Grundsätzlich ist eine Politik, wie sie Georgien in den letzten 12 Jahren verfolgt hat – marktwirtschaftliche Reformen, politische Öffnung und vorsichtige Annäherung an die EU – nicht falsch. Aber die Regierung hat wohl nach dem Februar 2022 richtig erkannt, dass politische Weichenstellungen vermieden werden müssen, die der mächtige Nachbar Russland als Bedrohung auffasst oder auffassen kann, wie das in der Ukraine geschehen ist.
Ob die USA und die NATO tatsächlich planen, über Georgien eine zweite Front gegen Russland aufzubauen wie einige Beobachter vermuten, darüber lässt sich nur spekulieren.
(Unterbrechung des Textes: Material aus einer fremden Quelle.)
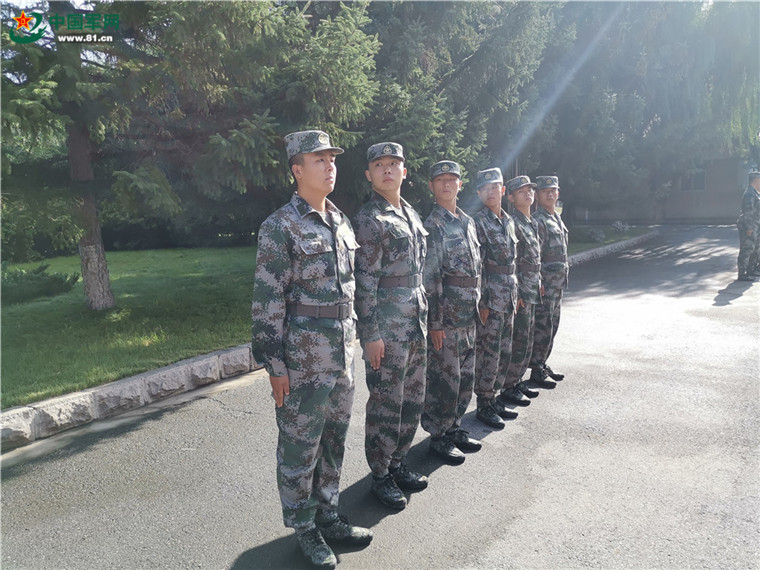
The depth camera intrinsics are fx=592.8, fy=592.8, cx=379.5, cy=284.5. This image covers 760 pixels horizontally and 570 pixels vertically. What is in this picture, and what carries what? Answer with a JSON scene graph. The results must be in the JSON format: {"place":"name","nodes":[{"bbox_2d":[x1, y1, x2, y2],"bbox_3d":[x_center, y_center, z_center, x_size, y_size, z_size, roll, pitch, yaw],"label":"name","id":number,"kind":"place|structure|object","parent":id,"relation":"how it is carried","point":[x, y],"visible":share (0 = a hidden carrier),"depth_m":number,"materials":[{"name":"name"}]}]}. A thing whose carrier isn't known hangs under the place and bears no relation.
{"place":"outdoors","nodes":[
{"label":"outdoors","id":0,"kind":"place"},
{"bbox_2d":[0,246,261,408],"label":"lawn","id":1,"kind":"structure","parent":0,"point":[29,316],"materials":[{"name":"green plant"}]},
{"bbox_2d":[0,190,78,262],"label":"shrub","id":2,"kind":"object","parent":1,"relation":"on","point":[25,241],"visible":0.67,"depth_m":14.80,"materials":[{"name":"green plant"}]},
{"bbox_2d":[0,264,79,304],"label":"shrub","id":3,"kind":"object","parent":1,"relation":"on","point":[38,278],"visible":0.94,"depth_m":9.80,"materials":[{"name":"green plant"}]},
{"bbox_2d":[0,0,179,308],"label":"tree","id":4,"kind":"object","parent":1,"relation":"on","point":[96,243],"visible":0.9,"depth_m":8.23,"materials":[{"name":"plant"}]},
{"bbox_2d":[1,226,759,569],"label":"road","id":5,"kind":"structure","parent":0,"point":[515,522],"materials":[{"name":"grey asphalt"}]},
{"bbox_2d":[0,343,262,450],"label":"stone curb","id":6,"kind":"structure","parent":5,"relation":"on","point":[55,401],"depth_m":4.85,"materials":[{"name":"grey stone"}]},
{"bbox_2d":[252,131,369,567],"bbox_3d":[-0.341,0.256,2.870,0.599,2.005,0.691,3,9,25],"label":"man","id":7,"kind":"object","parent":5,"relation":"on","point":[309,519],"visible":0.98,"depth_m":2.70},
{"bbox_2d":[356,144,430,508],"bbox_3d":[0.051,0.183,3.403,0.566,2.013,0.745,2,9,17],"label":"man","id":8,"kind":"object","parent":5,"relation":"on","point":[400,171],"visible":0.97,"depth_m":3.23},
{"bbox_2d":[423,161,483,461],"bbox_3d":[0.431,0.132,4.044,0.569,1.981,0.740,1,8,11],"label":"man","id":9,"kind":"object","parent":5,"relation":"on","point":[435,187],"visible":0.93,"depth_m":3.86},
{"bbox_2d":[473,170,521,427],"bbox_3d":[0.798,0.072,4.611,0.571,1.960,0.728,1,8,13],"label":"man","id":10,"kind":"object","parent":5,"relation":"on","point":[491,304],"visible":0.85,"depth_m":4.45},
{"bbox_2d":[505,176,545,404],"bbox_3d":[1.140,0.008,5.170,0.582,1.971,0.700,3,9,22],"label":"man","id":11,"kind":"object","parent":5,"relation":"on","point":[512,195],"visible":0.71,"depth_m":5.02},
{"bbox_2d":[531,176,569,389],"bbox_3d":[1.508,-0.072,5.671,0.585,2.032,0.701,2,9,18],"label":"man","id":12,"kind":"object","parent":5,"relation":"on","point":[546,195],"visible":0.77,"depth_m":5.51},
{"bbox_2d":[563,229,661,267],"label":"stone curb","id":13,"kind":"structure","parent":5,"relation":"on","point":[625,241],"depth_m":17.26,"materials":[{"name":"grey stone"}]},
{"bbox_2d":[737,169,759,280],"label":"man","id":14,"kind":"object","parent":5,"relation":"on","point":[756,198],"visible":0.98,"depth_m":11.21},
{"bbox_2d":[565,224,653,254],"label":"lawn","id":15,"kind":"structure","parent":0,"point":[590,243],"materials":[{"name":"green plant"}]},
{"bbox_2d":[587,227,605,241],"bbox_3d":[7.408,-1.666,20.270,0.701,0.524,0.717,0,8,2],"label":"shrub","id":16,"kind":"object","parent":15,"relation":"on","point":[593,235],"visible":0.93,"depth_m":20.10,"materials":[{"name":"green plant"}]},
{"bbox_2d":[611,220,630,232],"bbox_3d":[9.765,-2.312,24.111,0.833,0.590,0.845,-1,8,-1],"label":"shrub","id":17,"kind":"object","parent":15,"relation":"on","point":[620,227],"visible":0.94,"depth_m":23.97,"materials":[{"name":"plant"}]},
{"bbox_2d":[567,155,756,224],"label":"building","id":18,"kind":"structure","parent":0,"point":[702,205],"depth_m":31.60,"materials":[{"name":"brick"}]},
{"bbox_2d":[679,169,705,191],"bbox_3d":[15.364,-5.145,29.176,1.216,1.201,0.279,5,10,36],"label":"window","id":19,"kind":"structure","parent":18,"relation":"in","point":[700,181],"depth_m":29.13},
{"label":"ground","id":20,"kind":"structure","parent":0},
{"bbox_2d":[131,0,386,243],"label":"spruce tree","id":21,"kind":"object","parent":20,"relation":"on","point":[233,136],"visible":0.7,"depth_m":10.37,"materials":[{"name":"plant"}]},
{"bbox_2d":[352,0,563,213],"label":"tree","id":22,"kind":"object","parent":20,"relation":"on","point":[463,56],"visible":0.57,"depth_m":13.61,"materials":[{"name":"plant"}]},
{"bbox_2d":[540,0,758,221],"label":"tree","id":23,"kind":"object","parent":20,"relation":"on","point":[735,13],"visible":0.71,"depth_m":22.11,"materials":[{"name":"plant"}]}
]}

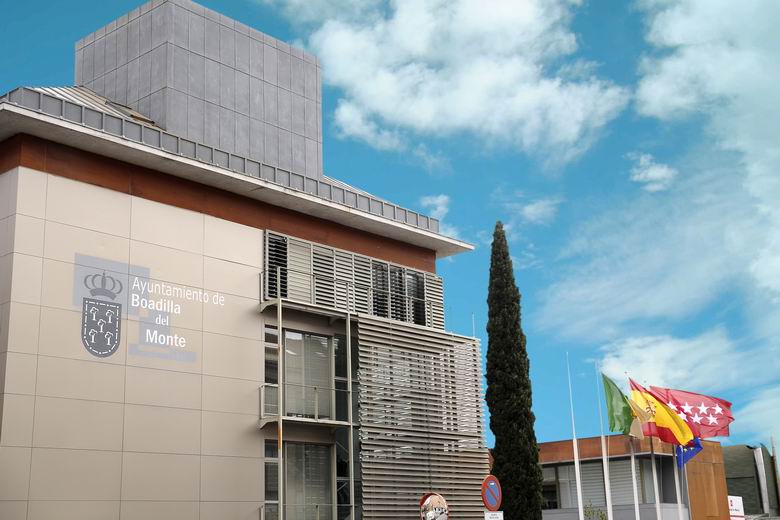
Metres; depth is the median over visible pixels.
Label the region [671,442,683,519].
flagpole
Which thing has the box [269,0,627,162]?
cloud
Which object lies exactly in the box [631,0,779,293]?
cloud
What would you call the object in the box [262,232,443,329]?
louvered window
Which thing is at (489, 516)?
sign
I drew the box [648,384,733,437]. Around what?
red flag
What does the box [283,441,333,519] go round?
window
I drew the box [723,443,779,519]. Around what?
dark building
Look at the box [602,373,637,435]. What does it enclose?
green flag
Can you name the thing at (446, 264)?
sky
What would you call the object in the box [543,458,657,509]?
window
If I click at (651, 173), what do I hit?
cloud
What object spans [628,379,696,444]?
flag
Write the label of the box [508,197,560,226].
cloud
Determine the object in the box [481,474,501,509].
no parking sign
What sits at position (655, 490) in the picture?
flagpole
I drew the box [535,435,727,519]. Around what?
low building
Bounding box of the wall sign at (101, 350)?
[71,252,226,362]
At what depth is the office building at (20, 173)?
22.07 m
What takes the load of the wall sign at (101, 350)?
attached to the office building at (20, 173)
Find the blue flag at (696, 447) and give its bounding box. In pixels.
[674,437,703,468]
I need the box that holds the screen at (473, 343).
[357,316,485,519]
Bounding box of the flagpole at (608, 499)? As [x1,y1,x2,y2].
[597,373,612,519]
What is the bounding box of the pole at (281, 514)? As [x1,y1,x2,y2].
[277,285,282,519]
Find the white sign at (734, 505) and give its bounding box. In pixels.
[727,495,745,519]
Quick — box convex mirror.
[418,491,448,519]
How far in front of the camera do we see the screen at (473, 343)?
26.15 m
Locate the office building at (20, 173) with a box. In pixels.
[0,0,487,519]
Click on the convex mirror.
(435, 501)
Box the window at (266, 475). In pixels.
[263,440,279,519]
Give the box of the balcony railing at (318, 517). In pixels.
[258,503,352,519]
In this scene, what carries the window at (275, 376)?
in the office building at (20, 173)
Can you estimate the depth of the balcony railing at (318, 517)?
23.10 m
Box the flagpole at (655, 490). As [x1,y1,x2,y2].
[646,385,660,519]
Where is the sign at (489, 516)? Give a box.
[484,510,503,519]
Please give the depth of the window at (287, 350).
24.34 m
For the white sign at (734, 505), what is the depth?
45.79 m
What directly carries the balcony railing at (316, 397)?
attached to the office building at (20, 173)
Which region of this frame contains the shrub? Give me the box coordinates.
[583,501,608,519]
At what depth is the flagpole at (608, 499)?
31.51 m
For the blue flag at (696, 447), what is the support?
attached to the flagpole at (678, 499)
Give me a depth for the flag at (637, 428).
32.03 m
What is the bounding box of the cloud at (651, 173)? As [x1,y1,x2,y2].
[628,153,676,191]
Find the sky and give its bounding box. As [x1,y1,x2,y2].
[0,0,779,454]
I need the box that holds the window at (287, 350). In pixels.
[282,329,334,420]
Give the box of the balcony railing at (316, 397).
[261,382,352,425]
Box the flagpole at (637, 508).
[626,377,639,519]
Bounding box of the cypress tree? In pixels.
[485,219,545,519]
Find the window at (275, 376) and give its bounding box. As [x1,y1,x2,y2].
[263,325,278,416]
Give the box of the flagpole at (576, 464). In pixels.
[569,355,582,519]

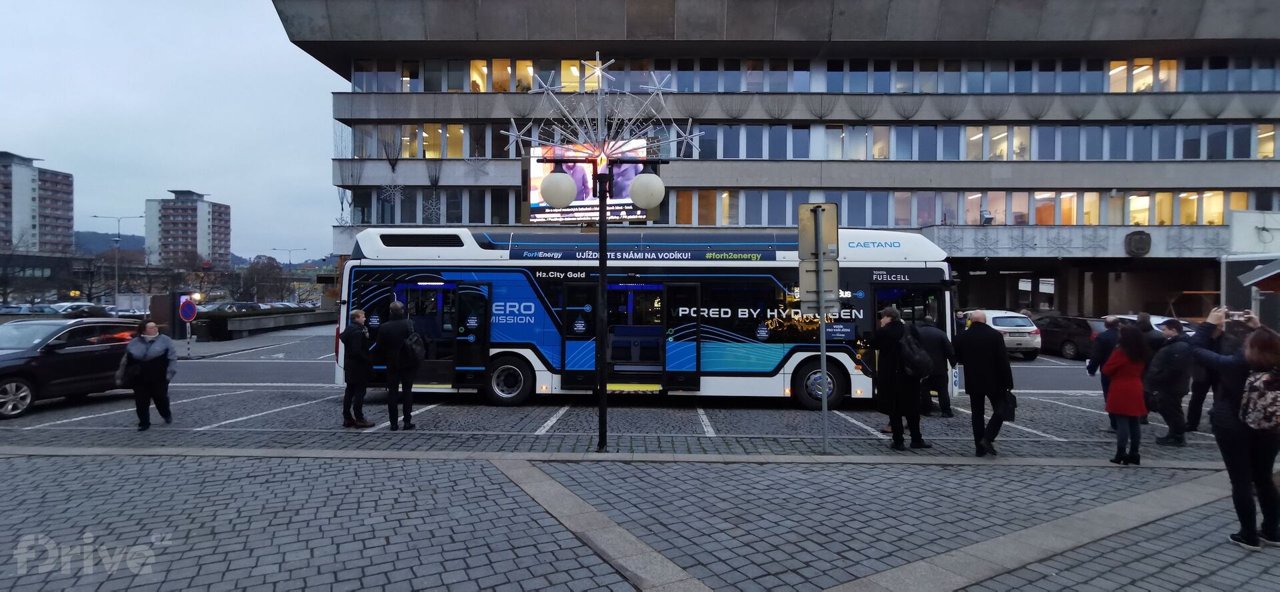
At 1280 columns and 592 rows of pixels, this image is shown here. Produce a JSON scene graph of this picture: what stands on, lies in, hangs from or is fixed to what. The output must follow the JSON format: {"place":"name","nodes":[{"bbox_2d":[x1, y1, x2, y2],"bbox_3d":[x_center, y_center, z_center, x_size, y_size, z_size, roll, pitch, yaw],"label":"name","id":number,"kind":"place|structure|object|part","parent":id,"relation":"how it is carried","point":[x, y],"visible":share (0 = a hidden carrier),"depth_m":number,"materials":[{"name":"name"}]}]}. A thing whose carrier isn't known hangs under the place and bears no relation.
{"place":"outdoors","nodes":[
{"label":"outdoors","id":0,"kind":"place"},
{"bbox_2d":[0,150,73,255],"label":"apartment building","id":1,"kind":"structure","parent":0,"point":[68,211],"materials":[{"name":"concrete"}]},
{"bbox_2d":[72,230,144,254],"label":"hill","id":2,"kind":"structure","parent":0,"point":[125,240],"materials":[{"name":"green plant"}]},
{"bbox_2d":[0,0,347,260],"label":"sky","id":3,"kind":"structure","parent":0,"point":[7,125],"materials":[{"name":"grey"}]},
{"bbox_2d":[143,189,231,266],"label":"apartment tower","id":4,"kind":"structure","parent":0,"point":[203,248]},
{"bbox_2d":[191,306,338,339],"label":"low wall","id":5,"kind":"structure","parent":0,"point":[303,319],"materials":[{"name":"grey stone"}]},
{"bbox_2d":[0,324,1189,446],"label":"parking lot","id":6,"kind":"structure","parent":0,"point":[106,417],"materials":[{"name":"grey concrete"}]},
{"bbox_2d":[0,316,142,418],"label":"black car","id":7,"kind":"object","parent":6,"relation":"on","point":[70,353],"visible":0.87,"depth_m":10.63,"materials":[{"name":"metal"}]},
{"bbox_2d":[118,319,177,430],"bbox_3d":[-7.518,1.213,9.065,0.710,1.570,0.834,0,1,-22],"label":"woman","id":8,"kind":"object","parent":6,"relation":"on","point":[161,355],"visible":0.98,"depth_m":8.92},
{"bbox_2d":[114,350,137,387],"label":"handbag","id":9,"kind":"object","parent":8,"relation":"hanging from","point":[121,372],"visible":0.64,"depth_m":8.97,"materials":[{"name":"black leather"}]},
{"bbox_2d":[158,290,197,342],"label":"kiosk","id":10,"kind":"object","parent":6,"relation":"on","point":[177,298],"visible":0.64,"depth_m":23.07,"materials":[{"name":"black"}]},
{"bbox_2d":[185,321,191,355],"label":"sign pole","id":11,"kind":"object","parent":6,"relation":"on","point":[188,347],"visible":0.81,"depth_m":20.51,"materials":[{"name":"metal"}]},
{"bbox_2d":[178,298,197,321],"bbox_3d":[-16.203,0.542,21.235,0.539,1.001,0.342,0,1,1],"label":"no parking sign","id":12,"kind":"object","parent":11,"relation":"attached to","point":[186,306],"visible":0.98,"depth_m":21.19,"materials":[{"name":"blue metal"}]},
{"bbox_2d":[339,308,374,427],"bbox_3d":[-4.404,1.130,9.229,0.588,1.793,0.641,1,1,19],"label":"man","id":13,"kind":"object","parent":6,"relation":"on","point":[356,349],"visible":0.99,"depth_m":9.05},
{"bbox_2d":[374,299,420,430],"bbox_3d":[-3.747,1.063,9.233,0.700,2.002,0.684,0,1,1],"label":"man","id":14,"kind":"object","parent":6,"relation":"on","point":[396,306],"visible":0.99,"depth_m":9.05},
{"bbox_2d":[401,323,425,364],"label":"backpack","id":15,"kind":"object","parent":14,"relation":"attached to","point":[411,341],"visible":0.83,"depth_m":9.23,"materials":[{"name":"black fabric"}]},
{"bbox_2d":[336,226,955,410],"bbox_3d":[0.239,0.433,12.293,12.152,3.547,2.778,0,1,1],"label":"bus","id":16,"kind":"object","parent":6,"relation":"on","point":[865,314],"visible":0.78,"depth_m":11.33,"materials":[{"name":"metal"}]},
{"label":"door","id":17,"kind":"part","parent":16,"relation":"part of","materials":[{"name":"glass"}]},
{"bbox_2d":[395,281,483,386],"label":"bus door","id":18,"kind":"structure","parent":16,"relation":"in","point":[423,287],"depth_m":11.10,"materials":[{"name":"glass"}]},
{"bbox_2d":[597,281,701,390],"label":"bus door","id":19,"kind":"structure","parent":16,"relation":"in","point":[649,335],"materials":[{"name":"black glass"}]},
{"label":"wheel","id":20,"kind":"part","parent":16,"relation":"part of","materials":[{"name":"rubber"}]},
{"label":"wheel","id":21,"kind":"part","parent":16,"relation":"part of","materials":[{"name":"black rubber"}]},
{"bbox_2d":[915,318,956,416],"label":"person","id":22,"kind":"object","parent":6,"relation":"on","point":[936,337],"visible":0.67,"depth_m":9.92},
{"bbox_2d":[963,309,1042,358],"bbox_3d":[12.184,1.301,21.209,1.857,1.579,4.613,0,1,1],"label":"white car","id":23,"kind":"object","parent":6,"relation":"on","point":[997,321],"visible":0.59,"depth_m":19.43,"materials":[{"name":"metal"}]},
{"bbox_2d":[1035,314,1104,360],"bbox_3d":[14.964,1.417,20.827,1.695,1.450,4.406,0,1,1],"label":"dark car","id":24,"kind":"object","parent":6,"relation":"on","point":[1066,339],"visible":0.62,"depth_m":19.76,"materials":[{"name":"black metal"}]},
{"bbox_2d":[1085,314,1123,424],"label":"man","id":25,"kind":"object","parent":6,"relation":"on","point":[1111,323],"visible":0.51,"depth_m":9.10},
{"bbox_2d":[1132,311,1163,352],"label":"person","id":26,"kind":"object","parent":6,"relation":"on","point":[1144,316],"visible":0.31,"depth_m":9.69},
{"bbox_2d":[1103,313,1193,334],"bbox_3d":[14.865,1.302,17.257,1.564,1.562,4.244,0,1,1],"label":"white car","id":27,"kind":"object","parent":6,"relation":"on","point":[1155,319],"visible":0.12,"depth_m":16.90,"materials":[{"name":"white metal"}]},
{"bbox_2d":[1185,321,1226,432],"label":"person","id":28,"kind":"object","parent":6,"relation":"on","point":[1201,401],"visible":0.48,"depth_m":8.48},
{"bbox_2d":[0,428,1279,591],"label":"cobblestone pavement","id":29,"kind":"structure","parent":0,"point":[303,479],"materials":[{"name":"grey stone"}]},
{"bbox_2d":[530,148,667,451],"bbox_3d":[-0.529,0.071,7.667,2.166,3.731,0.559,0,1,1],"label":"lamp post","id":30,"kind":"object","parent":29,"relation":"on","point":[604,225],"visible":0.96,"depth_m":7.64,"materials":[{"name":"black metal"}]},
{"bbox_2d":[539,170,577,206],"bbox_3d":[-1.011,-1.332,7.379,0.522,0.465,0.480,0,1,1],"label":"globe lamp","id":31,"kind":"object","parent":30,"relation":"attached to","point":[566,178],"visible":0.99,"depth_m":7.25,"materials":[{"name":"white plastic"}]},
{"bbox_2d":[506,54,701,160],"bbox_3d":[-0.529,-2.555,8.168,2.586,1.713,2.144,0,1,1],"label":"star decoration","id":32,"kind":"object","parent":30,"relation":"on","point":[673,89],"visible":0.9,"depth_m":8.15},
{"bbox_2d":[628,173,665,207],"bbox_3d":[0.091,-1.332,7.497,0.524,0.474,0.490,0,1,1],"label":"globe lamp","id":33,"kind":"object","parent":30,"relation":"attached to","point":[635,195],"visible":0.99,"depth_m":7.37,"materials":[{"name":"white plastic"}]},
{"bbox_2d":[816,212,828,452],"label":"sign pole","id":34,"kind":"object","parent":29,"relation":"on","point":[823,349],"visible":0.86,"depth_m":7.83,"materials":[{"name":"metal"}]},
{"bbox_2d":[797,202,839,315],"bbox_3d":[2.302,-0.468,7.584,0.626,1.504,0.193,0,1,1],"label":"sign","id":35,"kind":"object","parent":34,"relation":"attached to","point":[833,207],"visible":0.95,"depth_m":7.58,"materials":[{"name":"grey metal"}]},
{"bbox_2d":[869,307,931,448],"bbox_3d":[3.543,1.111,8.118,0.734,1.878,0.718,0,1,1],"label":"man","id":36,"kind":"object","parent":29,"relation":"on","point":[888,331],"visible":0.97,"depth_m":7.94},
{"bbox_2d":[897,327,931,378],"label":"backpack","id":37,"kind":"object","parent":36,"relation":"attached to","point":[923,372],"visible":0.77,"depth_m":8.05,"materials":[{"name":"black fabric"}]},
{"bbox_2d":[955,311,1014,455],"bbox_3d":[4.548,1.126,7.814,0.681,1.837,0.735,0,1,-13],"label":"man","id":38,"kind":"object","parent":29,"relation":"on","point":[997,357],"visible":0.99,"depth_m":7.63},
{"bbox_2d":[999,388,1017,421],"bbox_3d":[4.873,1.447,7.893,0.246,0.423,0.377,0,1,1],"label":"bag","id":39,"kind":"object","parent":38,"relation":"in","point":[1014,403],"visible":0.64,"depth_m":7.78,"materials":[{"name":"black leather"}]},
{"bbox_2d":[1102,322,1151,464],"bbox_3d":[5.953,1.197,7.251,0.543,1.672,0.658,1,1,36],"label":"woman","id":40,"kind":"object","parent":29,"relation":"on","point":[1117,407],"visible":0.96,"depth_m":7.14},
{"bbox_2d":[1145,316,1192,446],"bbox_3d":[7.448,1.197,8.317,0.643,1.707,0.658,0,1,1],"label":"man","id":41,"kind":"object","parent":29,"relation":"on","point":[1167,380],"visible":0.9,"depth_m":8.20},
{"bbox_2d":[1187,308,1279,548],"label":"woman","id":42,"kind":"object","parent":29,"relation":"on","point":[1230,401],"visible":0.86,"depth_m":4.81},
{"bbox_2d":[1226,309,1254,321],"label":"camera","id":43,"kind":"object","parent":42,"relation":"in","point":[1237,314],"visible":0.81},
{"bbox_2d":[1238,366,1279,431],"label":"backpack","id":44,"kind":"object","parent":42,"relation":"attached to","point":[1270,397],"visible":0.9,"depth_m":4.58,"materials":[{"name":"fabric"}]},
{"bbox_2d":[270,0,1279,318],"label":"office building","id":45,"kind":"structure","parent":0,"point":[1071,291],"materials":[{"name":"grey concrete"}]},
{"bbox_2d":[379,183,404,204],"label":"snowflake decoration","id":46,"kind":"object","parent":45,"relation":"hanging from","point":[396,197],"visible":0.93,"depth_m":31.22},
{"bbox_2d":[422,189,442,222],"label":"snowflake decoration","id":47,"kind":"object","parent":45,"relation":"attached to","point":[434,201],"visible":0.91,"depth_m":31.49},
{"bbox_2d":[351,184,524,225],"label":"window row","id":48,"kind":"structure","parent":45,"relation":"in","point":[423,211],"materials":[{"name":"grey glass"}]},
{"bbox_2d":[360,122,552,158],"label":"window row","id":49,"kind":"object","parent":45,"relation":"in","point":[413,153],"visible":0.61,"materials":[{"name":"grey glass"}]},
{"bbox_2d":[526,140,647,221],"bbox_3d":[-1.661,-3.576,18.908,4.119,2.900,0.362,0,1,1],"label":"video screen","id":50,"kind":"object","parent":45,"relation":"attached to","point":[537,209],"visible":0.6,"depth_m":18.82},
{"bbox_2d":[344,54,1279,94],"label":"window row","id":51,"kind":"object","parent":45,"relation":"in","point":[531,83],"visible":0.47,"depth_m":30.30,"materials":[{"name":"grey glass"}]},
{"bbox_2d":[640,188,1275,226],"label":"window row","id":52,"kind":"object","parent":45,"relation":"in","point":[1222,211],"visible":0.65,"depth_m":28.78,"materials":[{"name":"grey glass"}]},
{"bbox_2d":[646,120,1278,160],"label":"window row","id":53,"kind":"object","parent":45,"relation":"in","point":[1264,127],"visible":0.62,"depth_m":29.44,"materials":[{"name":"grey glass"}]},
{"bbox_2d":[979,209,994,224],"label":"floodlight","id":54,"kind":"object","parent":45,"relation":"attached to","point":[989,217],"visible":0.88,"depth_m":29.24,"materials":[{"name":"grey metal"}]},
{"bbox_2d":[1124,230,1151,255],"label":"emblem","id":55,"kind":"object","parent":45,"relation":"attached to","point":[1144,246],"visible":0.97,"depth_m":27.58,"materials":[{"name":"black metal"}]},
{"bbox_2d":[1220,210,1279,332],"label":"kiosk","id":56,"kind":"structure","parent":0,"point":[1233,263],"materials":[{"name":"white"}]},
{"bbox_2d":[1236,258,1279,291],"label":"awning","id":57,"kind":"object","parent":56,"relation":"attached to","point":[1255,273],"visible":0.98,"depth_m":12.85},
{"label":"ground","id":58,"kind":"structure","parent":0},
{"bbox_2d":[2,303,59,314],"bbox_3d":[-37.823,1.326,36.463,1.866,1.662,5.413,0,1,1],"label":"car","id":59,"kind":"object","parent":58,"relation":"on","point":[24,310],"visible":0.42,"depth_m":36.09,"materials":[{"name":"metal"}]},
{"bbox_2d":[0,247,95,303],"label":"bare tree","id":60,"kind":"structure","parent":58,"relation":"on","point":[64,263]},
{"bbox_2d":[45,302,109,316],"bbox_3d":[-34.290,1.319,36.050,1.701,1.604,5.103,0,1,1],"label":"car","id":61,"kind":"object","parent":58,"relation":"on","point":[83,308],"visible":0.48,"depth_m":35.56,"materials":[{"name":"metal"}]},
{"bbox_2d":[88,214,141,309],"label":"street lamp","id":62,"kind":"object","parent":58,"relation":"on","point":[116,281],"visible":0.85,"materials":[{"name":"metal"}]},
{"bbox_2d":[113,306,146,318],"label":"car","id":63,"kind":"object","parent":58,"relation":"on","point":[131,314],"visible":0.49,"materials":[{"name":"white metal"}]},
{"bbox_2d":[202,301,265,313],"label":"parked car","id":64,"kind":"object","parent":58,"relation":"on","point":[228,308],"visible":0.41,"depth_m":39.99,"materials":[{"name":"metal"}]},
{"bbox_2d":[238,255,287,304],"label":"tree","id":65,"kind":"object","parent":58,"relation":"on","point":[255,269],"visible":0.82,"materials":[{"name":"plant"}]},
{"bbox_2d":[271,247,307,266],"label":"street lamp","id":66,"kind":"object","parent":58,"relation":"on","point":[274,248],"visible":0.63,"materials":[{"name":"metal"}]}
]}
Vor diesem Hintergrund ist der Erlass des Transparenzgesetzes verständlich, zumal es sich auf ein amerikanisches Vorbild stützt.
Was daran undemokratisch ist, erschließt sich dem neutralen Beobachter nicht. Sicher ist eine gewisse Missbrauchsgefahr gegeben, wenn die Transparenz zur Schikanierung von missliebigen NGOs und Meinungsäusserungen benutzt wird, aber im Gesetz ist das nicht angelegt.
Etwas anders verhält es sich mit dem Anti-LGBT-Gesetz. Unabhängig davon, wie man dazu steht, scheint der Effekt im Moment vor allem wahlkampftaktischer Natur zu sein. Das Vorhaben dürfte zwar bei der konservativen Klientel punkten, aber gleichzeitig scheint es auch die politischen Spannungen unnötig weiter zu verschärfen.
Georgien steht vor einer entscheidenden Phase. Die Regierung steht vor den Wahlen im Herbst unter starkem Druck, sowohl von konservativen Wählern im Inland als auch von internationalen Akteuren. Die kommenden Monate und die bevorstehenden Wahlen werden zeigen, welchen Kurs Georgien in Zukunft einschlagen wird.
Dieses kleine, faszinierende Land im Kaukasus zu führen, scheint sehr anspruchsvoll zu sein. Sicher sind westlicher Druck und Vorwürfe, die auch die Leitmedien übernommen haben, nicht hilfreich.